- Activity: Would you please repeat all of the data exactly, omitting the pictures?
>>
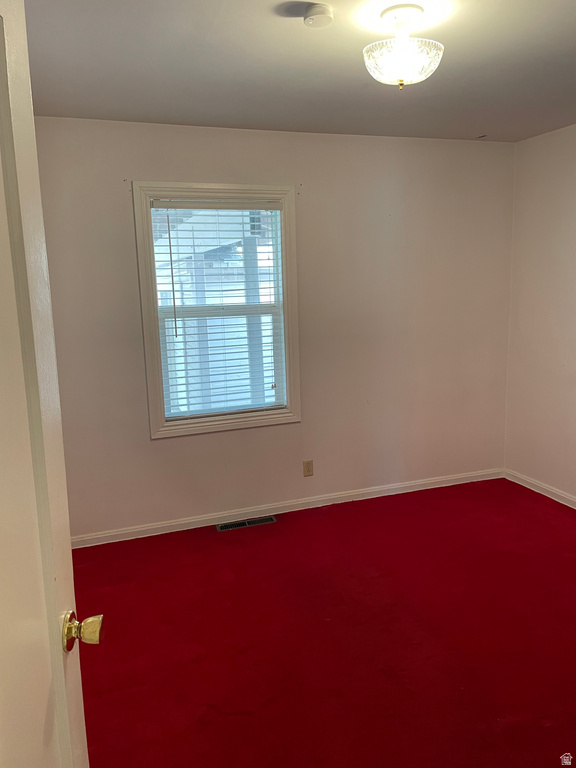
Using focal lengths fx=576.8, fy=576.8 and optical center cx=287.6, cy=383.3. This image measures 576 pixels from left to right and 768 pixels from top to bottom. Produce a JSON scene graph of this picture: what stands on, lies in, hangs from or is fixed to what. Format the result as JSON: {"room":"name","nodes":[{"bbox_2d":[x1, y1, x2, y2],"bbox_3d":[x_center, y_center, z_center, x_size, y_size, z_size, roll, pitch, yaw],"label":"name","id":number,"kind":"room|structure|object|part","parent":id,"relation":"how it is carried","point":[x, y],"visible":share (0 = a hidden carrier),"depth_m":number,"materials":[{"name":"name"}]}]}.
{"room":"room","nodes":[
{"label":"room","id":0,"kind":"room"},
{"bbox_2d":[35,118,513,540],"bbox_3d":[0.029,-0.361,3.812,3.482,2.460,0.154,-5,10,-19],"label":"back wall","id":1,"kind":"structure","parent":0,"point":[163,444],"depth_m":3.75,"materials":[{"name":"paint"}]},
{"bbox_2d":[132,182,301,438],"bbox_3d":[-0.425,-0.458,3.646,0.982,1.527,0.165,-5,10,-19],"label":"window","id":2,"kind":"structure","parent":1,"relation":"in","point":[284,244],"depth_m":3.61,"materials":[{"name":"white"}]},
{"bbox_2d":[149,199,287,422],"bbox_3d":[-0.407,-0.462,3.624,0.833,1.329,0.054,-5,10,-19],"label":"window blind","id":3,"kind":"object","parent":2,"relation":"attached to","point":[170,246],"visible":0.95,"depth_m":3.62,"materials":[{"name":"white plastic"}]},
{"bbox_2d":[70,467,503,546],"bbox_3d":[0.106,0.826,3.943,3.370,0.077,0.015,-5,10,-19],"label":"baseboard","id":4,"kind":"structure","parent":1,"relation":"attached to","point":[431,481],"depth_m":3.87,"materials":[{"name":"white paint"}]},
{"bbox_2d":[303,459,313,476],"bbox_3d":[0.138,0.574,3.933,0.070,0.114,0.008,-5,10,-19],"label":"wall socket","id":5,"kind":"object","parent":1,"relation":"attached to","point":[307,470],"visible":0.98,"depth_m":3.93,"materials":[{"name":"beige plastic"}]},
{"bbox_2d":[24,0,575,142],"bbox_3d":[0.558,-1.293,1.635,3.835,0.115,4.267,-5,10,-19],"label":"ceiling","id":6,"kind":"structure","parent":0,"point":[477,121],"depth_m":2.47,"materials":[{"name":"paint"}]},
{"bbox_2d":[302,4,333,26],"bbox_3d":[0.104,-1.273,2.006,0.111,0.036,0.111,-5,10,-19],"label":"smoke detector","id":7,"kind":"object","parent":6,"relation":"attached to","point":[320,8],"visible":0.98,"depth_m":1.98,"materials":[{"name":"white plastic"}]},
{"bbox_2d":[362,3,443,89],"bbox_3d":[0.408,-1.184,2.067,0.288,0.261,0.288,-5,10,-19],"label":"ceiling light","id":8,"kind":"object","parent":6,"relation":"attached to","point":[401,57],"visible":1,"depth_m":2.01,"materials":[{"name":"white"}]},
{"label":"frosted glass shade","id":9,"kind":"part","parent":8,"relation":"part of","materials":[{"name":"glass"}]},
{"bbox_2d":[69,475,575,767],"bbox_3d":[0.645,1.228,2.078,4.085,0.101,4.407,-5,10,-19],"label":"floor","id":10,"kind":"structure","parent":0,"point":[315,523],"depth_m":2.52,"materials":[{"name":"red carpet"}]},
{"bbox_2d":[0,0,94,767],"bbox_3d":[-0.360,0.396,0.683,0.175,2.019,0.912,-3,10,-8],"label":"door","id":11,"kind":"structure","parent":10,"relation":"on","point":[62,675],"depth_m":0.90,"materials":[{"name":"white paint"}]},
{"bbox_3d":[-0.376,0.437,1.040,0.067,0.059,0.063,-3,10,-8],"label":"brass doorknob","id":12,"kind":"part","parent":11,"relation":"part of","materials":[{"name":"gold metal"}]},
{"bbox_2d":[217,515,276,531],"bbox_3d":[-0.271,0.904,3.749,0.378,0.007,0.111,-5,10,-19],"label":"floor vent","id":13,"kind":"object","parent":10,"relation":"in","point":[220,528],"visible":0.97,"depth_m":3.74,"materials":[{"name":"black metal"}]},
{"bbox_2d":[505,123,575,503],"bbox_3d":[2.338,-0.200,2.510,0.158,2.470,3.925,-5,10,-19],"label":"right wall","id":14,"kind":"structure","parent":0,"point":[560,191],"depth_m":3.94,"materials":[{"name":"paint"}]},
{"bbox_2d":[504,468,575,508],"bbox_3d":[2.286,0.973,2.700,0.015,0.079,3.730,-5,10,-19],"label":"baseboard","id":15,"kind":"structure","parent":14,"relation":"attached to","point":[541,492],"depth_m":4.08,"materials":[{"name":"white paint"}]}
]}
<<
- Output for this exercise:
Using focal lengths fx=576.8, fy=576.8 and optical center cx=287.6, cy=383.3. This image measures 576 pixels from left to right and 768 pixels from top to bottom. Produce a JSON scene graph of this picture: what stands on, lies in, hangs from or is fixed to what. Format the result as JSON: {"room":"name","nodes":[{"bbox_2d":[x1, y1, x2, y2],"bbox_3d":[x_center, y_center, z_center, x_size, y_size, z_size, roll, pitch, yaw],"label":"name","id":number,"kind":"room|structure|object|part","parent":id,"relation":"how it is carried","point":[x, y],"visible":share (0 = a hidden carrier),"depth_m":number,"materials":[{"name":"name"}]}]}.
{"room":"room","nodes":[
{"label":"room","id":0,"kind":"room"},
{"bbox_2d":[35,118,513,540],"bbox_3d":[0.029,-0.361,3.812,3.482,2.460,0.154,-5,10,-19],"label":"back wall","id":1,"kind":"structure","parent":0,"point":[163,444],"depth_m":3.75,"materials":[{"name":"paint"}]},
{"bbox_2d":[132,182,301,438],"bbox_3d":[-0.425,-0.458,3.646,0.982,1.527,0.165,-5,10,-19],"label":"window","id":2,"kind":"structure","parent":1,"relation":"in","point":[284,244],"depth_m":3.61,"materials":[{"name":"white"}]},
{"bbox_2d":[149,199,287,422],"bbox_3d":[-0.407,-0.462,3.624,0.833,1.329,0.054,-5,10,-19],"label":"window blind","id":3,"kind":"object","parent":2,"relation":"attached to","point":[170,246],"visible":0.95,"depth_m":3.62,"materials":[{"name":"white plastic"}]},
{"bbox_2d":[70,467,503,546],"bbox_3d":[0.106,0.826,3.943,3.370,0.077,0.015,-5,10,-19],"label":"baseboard","id":4,"kind":"structure","parent":1,"relation":"attached to","point":[431,481],"depth_m":3.87,"materials":[{"name":"white paint"}]},
{"bbox_2d":[303,459,313,476],"bbox_3d":[0.138,0.574,3.933,0.070,0.114,0.008,-5,10,-19],"label":"wall socket","id":5,"kind":"object","parent":1,"relation":"attached to","point":[307,470],"visible":0.98,"depth_m":3.93,"materials":[{"name":"beige plastic"}]},
{"bbox_2d":[24,0,575,142],"bbox_3d":[0.558,-1.293,1.635,3.835,0.115,4.267,-5,10,-19],"label":"ceiling","id":6,"kind":"structure","parent":0,"point":[477,121],"depth_m":2.47,"materials":[{"name":"paint"}]},
{"bbox_2d":[302,4,333,26],"bbox_3d":[0.104,-1.273,2.006,0.111,0.036,0.111,-5,10,-19],"label":"smoke detector","id":7,"kind":"object","parent":6,"relation":"attached to","point":[320,8],"visible":0.98,"depth_m":1.98,"materials":[{"name":"white plastic"}]},
{"bbox_2d":[362,3,443,89],"bbox_3d":[0.408,-1.184,2.067,0.288,0.261,0.288,-5,10,-19],"label":"ceiling light","id":8,"kind":"object","parent":6,"relation":"attached to","point":[401,57],"visible":1,"depth_m":2.01,"materials":[{"name":"white"}]},
{"label":"frosted glass shade","id":9,"kind":"part","parent":8,"relation":"part of","materials":[{"name":"glass"}]},
{"bbox_2d":[69,475,575,767],"bbox_3d":[0.645,1.228,2.078,4.085,0.101,4.407,-5,10,-19],"label":"floor","id":10,"kind":"structure","parent":0,"point":[315,523],"depth_m":2.52,"materials":[{"name":"red carpet"}]},
{"bbox_2d":[0,0,94,767],"bbox_3d":[-0.360,0.396,0.683,0.175,2.019,0.912,-3,10,-8],"label":"door","id":11,"kind":"structure","parent":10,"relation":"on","point":[62,675],"depth_m":0.90,"materials":[{"name":"white paint"}]},
{"bbox_3d":[-0.376,0.437,1.040,0.067,0.059,0.063,-3,10,-8],"label":"brass doorknob","id":12,"kind":"part","parent":11,"relation":"part of","materials":[{"name":"gold metal"}]},
{"bbox_2d":[217,515,276,531],"bbox_3d":[-0.271,0.904,3.749,0.378,0.007,0.111,-5,10,-19],"label":"floor vent","id":13,"kind":"object","parent":10,"relation":"in","point":[220,528],"visible":0.97,"depth_m":3.74,"materials":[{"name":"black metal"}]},
{"bbox_2d":[505,123,575,503],"bbox_3d":[2.338,-0.200,2.510,0.158,2.470,3.925,-5,10,-19],"label":"right wall","id":14,"kind":"structure","parent":0,"point":[560,191],"depth_m":3.94,"materials":[{"name":"paint"}]},
{"bbox_2d":[504,468,575,508],"bbox_3d":[2.286,0.973,2.700,0.015,0.079,3.730,-5,10,-19],"label":"baseboard","id":15,"kind":"structure","parent":14,"relation":"attached to","point":[541,492],"depth_m":4.08,"materials":[{"name":"white paint"}]}
]}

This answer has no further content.